Hillman also observed that “the line between conflict of interest and poor business judgment can become quite blurry.”

Additionally, Anderson noted, some lawyers are suing their dissolved firm's managers “on the basis that 'you breached your fiduciary duty to me when you snookered me into joining the firm.’”

Though Hillman pointed out “That is not a 'duty of care’ claim, that is a 'you tricked me’ claim,” Anderson noted that settlement agreements may buy those partners “peace for mismanagement claims.”

Successor Liability.

Referring to media reports of possible “last-ditch mergers” as large law firms spiral toward dissolution, Richmond commented “I would have some concern as the destination firm that if I acquire that firm, maybe I'm something more than just a destination.” He asked the panel to address what successor liability issues might arise in the course of such mergers.

“Successor liability is easy to allege but difficult to prove,” said Bernstein. Nevertheless, “you're going to have successor liability issues if you hire a substantial number of lawyers from the old firm or if the management of the old firm continues on and becomes management of the new firm.”

He warned that destination firms face potential claims for “aiding and abetting, breaches of fiduciary duty, and tortious interference with contractual relations--anything you can think of where someone is trying to get some money.” Destination firms, he suggested, doubtless take these risks into account in making their offers to lawyers fleeing dissolving firms.

“If one partner is a huge rainmaker and his departure destabilizes the firm, is that enough to give rise to a cause of action?” Richmond asked.

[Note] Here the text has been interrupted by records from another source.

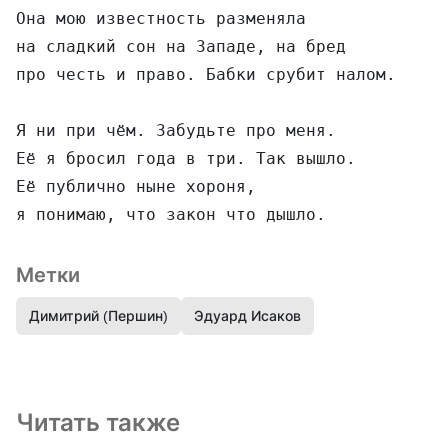
Она мою известность разменяла

на сладкий сон на Западе, на бред

про честь и право. Бабки срубит налом.

Я ни при чём. Забудьте про меня.

Её я бросил года в три. Так вышло.

Её публично ныне хороня,

Метки
Димитрий (Першин)
Эдуард Исаков
Читать также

“That's a great theoretical argument,” Hillman responded. A few state supreme courts, he said, “have suggested that if a partnership is about to engage in some significant transaction, such as taking on additional office space, on the assumption that the partnership is stable, and at the same time a group of partners is planning to leave, they may have a fiduciary duty to inform management before it enters into the transaction.” Because those suggestions have been mere dicta, he said, “there's not much there.”

Crafty Contracts?

Hillman likewise discounted the artful crafting of partnership agreements to build in responsibilities that would by definition be breached by departure, as Bernstein observed some California firms have done. “In most jurisdictions” with the notable exception of California, “a financial penalty” for a partner's departure, “including the delayed return of capital, would not be enforceable,” Hillman stated.

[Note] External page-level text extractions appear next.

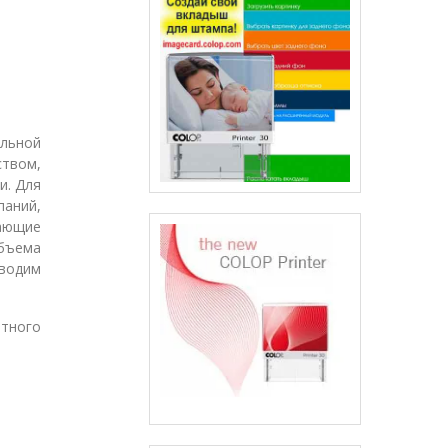
льной
ством,
и. Для
аний,
чающие
бъема
водим
ятного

Hillman also rejected Richmond's suggestion of requiring a departing partner to provide the firm with, say, 90 days' notice “so that [other] partners can cement relationships with other lawyers who might want to join the departing partner, and also tell the clients that you aren't as great as they think you are.”

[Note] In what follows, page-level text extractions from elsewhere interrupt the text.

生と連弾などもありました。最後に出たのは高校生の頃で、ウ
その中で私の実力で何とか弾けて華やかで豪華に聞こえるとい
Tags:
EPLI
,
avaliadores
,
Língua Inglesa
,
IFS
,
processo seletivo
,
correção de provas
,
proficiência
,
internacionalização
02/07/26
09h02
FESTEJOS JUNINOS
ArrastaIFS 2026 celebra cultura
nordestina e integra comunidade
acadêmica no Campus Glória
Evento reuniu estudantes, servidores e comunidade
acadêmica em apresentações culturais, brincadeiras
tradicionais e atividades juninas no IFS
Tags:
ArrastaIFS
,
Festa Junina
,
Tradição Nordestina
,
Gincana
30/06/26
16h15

Hillman explained that “It's affecting the rights of clients to secure the representation of their choice if you are trying to prohibit the lawyer from going anywhere else for 90 days.” And, in any event, he noted, “Lots of firms say that if you are leaving, we don't want you to stick around, we want you out now.”

On the other hand, Hillman suggested that a provision that a partner who has gone far enough in discussions with another firm so that the other firm is about to perform a conflicts check must inform firm management might be enforceable.

Hillman noted that a recent proposal to amend the Model Rules of Professional Conduct to include similar provisions with respect to clients was unsuccessful. See 28 Law. Man. Prof. Conduct 509.

Commenting “It really has been stunning how many of these major liquidations [of well-established law firms] have occurred in recent years,” Bernstein remarked that lawyers “want to be someplace that offers them a platform to succeed and grow, and they will get there however they get there.”